Un coup d’Etat déjoué en Guinée équatoriale et une tentative de déstabilisation au Burkina Faso. C’était les plats très peu alléchants qui s’étaient invités à la table de fin d’année des Equato-Guinéens et des Burkinabè. Si la nuit de Noël, à en croire les autorités de Malabo, a failli être fatale au régime de Teodoro Obiang Nguema, du fait de mercenaires venus de l’étranger pour l’attaquer, au Burkina Faso, c’est l’année 2017 qui aurait pu s’en aller avec le pouvoir de Roch Marc Christian Kaboré, dans un projet de déstabilisation dont le cerveau présumé, interpellé le 29 décembre, est un colonel de l’armée burkinabè. Dans les deux cas, les enquêtes sont en cours pour évaluer toutes les implications dans ces différentes actions, et surtout procéder au démantèlement des réseaux utilisés, à l’interne comme à l’international, par les présumés «putschistes». Des auditions de cadres de l’armée, et semble-t-il dans le milieu des Organisations de la société civile burkinabè sont menées par la gendarmerie burkinabè, tout comme les forces de sécurité et services de renseignement équato-guinéens sont sur les dents pour mettre hors d’état de nuire, les «mercenaires» et leurs commanditaires dont le portrait-robot dressé par le pouvoir renvoie tout naturellement aux opposants de Teodoro Obiang Nguema. En Guinée équatoriale, la chasse a été lancée même hors des frontières nationales. Et les représentations diplomatiques en territoire équato-guinéen expriment du reste toute leur préoccupation par rapport aux dénonciations d’implications tous azimuts émises par Malabo. Les pays voisins, tout comme l’opposition qui craint que l’occasion soit belle pour le pouvoir de chercher à l’anéantir, ne cachent pas leurs inquiétudes face aux représailles contre les auteurs et commanditaires de ce coup d’Etat contre Teodoro Obiang Nguema.

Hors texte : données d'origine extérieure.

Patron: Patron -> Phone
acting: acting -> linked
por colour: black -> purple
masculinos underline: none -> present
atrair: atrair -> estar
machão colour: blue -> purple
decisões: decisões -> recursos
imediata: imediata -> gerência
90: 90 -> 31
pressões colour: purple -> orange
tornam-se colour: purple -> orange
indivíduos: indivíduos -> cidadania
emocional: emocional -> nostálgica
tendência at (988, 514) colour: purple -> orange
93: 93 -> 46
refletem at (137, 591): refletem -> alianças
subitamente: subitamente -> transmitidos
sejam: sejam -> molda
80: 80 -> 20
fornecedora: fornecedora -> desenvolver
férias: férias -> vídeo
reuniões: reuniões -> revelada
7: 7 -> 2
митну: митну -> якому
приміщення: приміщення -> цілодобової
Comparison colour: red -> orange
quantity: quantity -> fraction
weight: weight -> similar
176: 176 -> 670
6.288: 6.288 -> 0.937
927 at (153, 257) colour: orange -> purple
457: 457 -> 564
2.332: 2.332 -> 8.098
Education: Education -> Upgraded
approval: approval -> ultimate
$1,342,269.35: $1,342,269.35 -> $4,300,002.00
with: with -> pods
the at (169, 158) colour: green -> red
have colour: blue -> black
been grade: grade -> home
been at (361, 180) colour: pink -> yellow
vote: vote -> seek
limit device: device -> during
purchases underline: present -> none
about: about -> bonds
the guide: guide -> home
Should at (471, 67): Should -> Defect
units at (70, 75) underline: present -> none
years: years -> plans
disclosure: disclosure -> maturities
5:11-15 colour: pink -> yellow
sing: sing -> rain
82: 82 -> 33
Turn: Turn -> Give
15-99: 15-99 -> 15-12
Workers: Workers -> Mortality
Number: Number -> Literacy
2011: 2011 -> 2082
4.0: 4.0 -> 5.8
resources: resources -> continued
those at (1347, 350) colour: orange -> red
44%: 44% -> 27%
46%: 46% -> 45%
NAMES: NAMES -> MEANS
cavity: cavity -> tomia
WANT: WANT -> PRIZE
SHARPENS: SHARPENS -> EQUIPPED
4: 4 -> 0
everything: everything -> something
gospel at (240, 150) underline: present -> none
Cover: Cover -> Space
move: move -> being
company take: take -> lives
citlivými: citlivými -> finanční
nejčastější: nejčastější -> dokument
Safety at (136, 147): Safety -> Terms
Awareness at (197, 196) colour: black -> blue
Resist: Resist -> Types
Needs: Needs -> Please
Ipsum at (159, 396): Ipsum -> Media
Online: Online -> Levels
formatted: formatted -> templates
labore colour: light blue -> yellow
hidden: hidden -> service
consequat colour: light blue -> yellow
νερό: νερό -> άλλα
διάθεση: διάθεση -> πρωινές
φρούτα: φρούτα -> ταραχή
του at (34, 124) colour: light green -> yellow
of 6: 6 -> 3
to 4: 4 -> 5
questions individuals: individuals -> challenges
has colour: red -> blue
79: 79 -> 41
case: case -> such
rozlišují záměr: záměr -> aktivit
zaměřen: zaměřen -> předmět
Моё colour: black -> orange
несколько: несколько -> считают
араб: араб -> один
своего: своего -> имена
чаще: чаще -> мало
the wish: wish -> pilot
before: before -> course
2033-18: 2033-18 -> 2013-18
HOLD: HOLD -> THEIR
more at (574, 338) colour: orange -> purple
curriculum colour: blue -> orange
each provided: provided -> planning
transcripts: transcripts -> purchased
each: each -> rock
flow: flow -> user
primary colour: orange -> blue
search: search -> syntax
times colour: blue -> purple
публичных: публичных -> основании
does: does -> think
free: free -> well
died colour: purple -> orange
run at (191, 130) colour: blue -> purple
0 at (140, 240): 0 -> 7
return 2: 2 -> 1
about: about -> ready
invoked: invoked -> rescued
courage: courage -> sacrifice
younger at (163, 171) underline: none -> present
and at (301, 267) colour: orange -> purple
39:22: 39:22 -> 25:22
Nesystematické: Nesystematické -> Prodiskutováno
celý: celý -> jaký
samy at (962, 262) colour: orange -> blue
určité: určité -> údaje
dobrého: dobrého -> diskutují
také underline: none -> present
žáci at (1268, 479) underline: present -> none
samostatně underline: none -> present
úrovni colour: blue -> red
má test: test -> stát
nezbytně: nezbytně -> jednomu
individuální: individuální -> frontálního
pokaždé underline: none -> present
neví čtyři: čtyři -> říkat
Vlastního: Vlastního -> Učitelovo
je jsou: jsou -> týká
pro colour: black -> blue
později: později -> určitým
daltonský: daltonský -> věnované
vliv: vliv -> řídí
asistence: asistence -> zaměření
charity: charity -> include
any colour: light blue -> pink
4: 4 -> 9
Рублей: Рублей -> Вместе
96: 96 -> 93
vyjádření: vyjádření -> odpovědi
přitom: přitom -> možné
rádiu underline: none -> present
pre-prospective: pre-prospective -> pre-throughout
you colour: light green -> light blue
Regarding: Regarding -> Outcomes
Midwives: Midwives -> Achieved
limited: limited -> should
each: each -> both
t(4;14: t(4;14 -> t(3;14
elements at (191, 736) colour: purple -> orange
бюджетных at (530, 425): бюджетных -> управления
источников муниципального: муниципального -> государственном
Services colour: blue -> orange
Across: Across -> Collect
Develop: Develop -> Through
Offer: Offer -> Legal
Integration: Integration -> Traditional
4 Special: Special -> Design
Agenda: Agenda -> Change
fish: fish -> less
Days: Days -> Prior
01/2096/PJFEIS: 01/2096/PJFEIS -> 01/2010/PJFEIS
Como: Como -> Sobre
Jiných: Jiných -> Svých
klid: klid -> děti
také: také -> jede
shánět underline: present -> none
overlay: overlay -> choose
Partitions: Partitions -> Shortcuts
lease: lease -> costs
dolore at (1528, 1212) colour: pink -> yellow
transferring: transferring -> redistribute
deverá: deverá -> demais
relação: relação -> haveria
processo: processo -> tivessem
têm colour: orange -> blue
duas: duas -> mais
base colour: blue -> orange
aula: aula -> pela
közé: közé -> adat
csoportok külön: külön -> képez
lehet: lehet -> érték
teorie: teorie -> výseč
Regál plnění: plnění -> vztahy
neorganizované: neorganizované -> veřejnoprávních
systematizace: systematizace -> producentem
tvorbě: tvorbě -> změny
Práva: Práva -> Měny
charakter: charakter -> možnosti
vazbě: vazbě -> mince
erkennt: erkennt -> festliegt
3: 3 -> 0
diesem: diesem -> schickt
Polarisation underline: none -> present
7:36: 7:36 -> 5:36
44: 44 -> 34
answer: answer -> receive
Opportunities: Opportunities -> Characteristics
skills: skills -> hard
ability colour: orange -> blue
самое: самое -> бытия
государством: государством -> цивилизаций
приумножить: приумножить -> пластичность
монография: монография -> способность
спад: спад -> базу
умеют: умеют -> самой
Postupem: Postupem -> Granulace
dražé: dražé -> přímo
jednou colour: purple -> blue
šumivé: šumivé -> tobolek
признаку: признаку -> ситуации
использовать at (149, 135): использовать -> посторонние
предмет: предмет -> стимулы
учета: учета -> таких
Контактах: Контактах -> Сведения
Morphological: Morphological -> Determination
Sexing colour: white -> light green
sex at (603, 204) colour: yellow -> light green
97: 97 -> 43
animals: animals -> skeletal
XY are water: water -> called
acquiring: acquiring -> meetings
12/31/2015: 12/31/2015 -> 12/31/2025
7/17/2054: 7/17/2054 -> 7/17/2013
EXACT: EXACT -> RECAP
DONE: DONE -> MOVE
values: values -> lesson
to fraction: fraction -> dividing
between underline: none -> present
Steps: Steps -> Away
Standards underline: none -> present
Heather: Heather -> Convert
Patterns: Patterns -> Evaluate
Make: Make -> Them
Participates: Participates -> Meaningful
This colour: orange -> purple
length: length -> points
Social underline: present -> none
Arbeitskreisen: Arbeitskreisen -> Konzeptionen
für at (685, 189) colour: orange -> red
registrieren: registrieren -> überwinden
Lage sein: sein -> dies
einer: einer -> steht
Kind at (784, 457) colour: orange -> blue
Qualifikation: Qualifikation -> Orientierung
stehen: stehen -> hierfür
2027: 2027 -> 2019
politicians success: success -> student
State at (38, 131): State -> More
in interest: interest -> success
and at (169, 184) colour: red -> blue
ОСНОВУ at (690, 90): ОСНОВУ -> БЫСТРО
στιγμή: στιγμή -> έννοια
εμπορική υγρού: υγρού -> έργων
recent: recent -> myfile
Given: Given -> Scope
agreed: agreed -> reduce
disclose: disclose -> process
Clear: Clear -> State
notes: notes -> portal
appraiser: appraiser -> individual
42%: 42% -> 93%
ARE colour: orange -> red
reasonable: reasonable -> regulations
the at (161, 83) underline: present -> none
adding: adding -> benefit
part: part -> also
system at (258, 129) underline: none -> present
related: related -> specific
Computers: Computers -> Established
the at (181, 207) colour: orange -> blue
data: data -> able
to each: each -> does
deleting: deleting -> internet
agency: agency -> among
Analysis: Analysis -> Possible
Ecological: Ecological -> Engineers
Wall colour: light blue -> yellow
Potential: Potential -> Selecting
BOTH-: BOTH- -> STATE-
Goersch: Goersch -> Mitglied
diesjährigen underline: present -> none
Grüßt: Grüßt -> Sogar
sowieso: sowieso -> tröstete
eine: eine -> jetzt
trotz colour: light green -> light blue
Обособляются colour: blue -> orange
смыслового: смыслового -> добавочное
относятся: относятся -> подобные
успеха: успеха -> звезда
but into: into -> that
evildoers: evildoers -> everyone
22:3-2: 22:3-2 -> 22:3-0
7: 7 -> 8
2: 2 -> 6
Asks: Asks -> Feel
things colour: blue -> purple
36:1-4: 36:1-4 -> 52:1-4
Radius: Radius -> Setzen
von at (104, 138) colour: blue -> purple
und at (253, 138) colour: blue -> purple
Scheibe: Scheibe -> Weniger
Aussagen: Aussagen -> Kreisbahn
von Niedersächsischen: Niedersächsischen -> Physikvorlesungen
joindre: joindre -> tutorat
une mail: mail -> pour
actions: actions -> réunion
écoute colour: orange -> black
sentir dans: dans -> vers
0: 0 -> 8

En attendant d’autres rebondissements dans une de ces nouvelles affaires qui empoisonnent le quotidien des Burkinabè, le présumé cerveau vient d’être déposé à la Maison d’arrêt et de correction de l’armée (Maca), ce 3 janvier 2018. Ironie du sort, il y retrouvera, le Général Gilbert Diendéré, lui aussi présumé cerveau d’un coup d’Etat, celui de septembre 2015 qui a failli mettre entre parenthèses, la transition politique que traversait le Burkina Faso suite à l’insurrection populaire des 30 et 31 octobre 2014. Les retrouvailles entre anciens et nouveau pensionnaires de la Maca risquent d’être des plus électriques. Barry le nouveau devant se retrouver face à des «camarades de prison», des éléments de l’ex-régiment de sécurité présidentielle (RSP), corps dont il a fortement contribué à la dissolution. Du reste, Auguste Denise Barry et les ex-RSP, c’était du chien et chat. Le colonel fraîchement écroué, tout puissant ministre de la Sécurité à l’époque de la Transition, a d’ailleurs été démis de ses fonctions, à la suite d’une énième crise avec le RSP du Général Diendéré. Une chose est certaine, cette tentative de déstabilisation que certains ont encore du mal à prendre au sérieux, et derrière laquelle d’autres voient des mains encore invisibles, vient corser davantage l’équation de la cohésion au sein de l’armée burkinabè mais surtout celle de la stabilité du régime Kaboré, malmené par une fronde sociale qui, loin de faiblir, prend de la force comme un cyclone au fur à mesure de son évolution.
Ainsi, l’Afrique n’a pas définitivement tourné le dos aux coups d’Etat. Le constat est amer. Qu’elles soient vraies ou montées de toutes pièces à des fins inavouées, ces tentatives de déstabilisation, sont la preuve que la démocratie sous les tropiques a encore du chemin à faire, un sentier sinueux, parsemé d’obstacles dont les plus coriaces sont les putschs et autres insurrections populaires, spontanés ou minutieusement concoctés.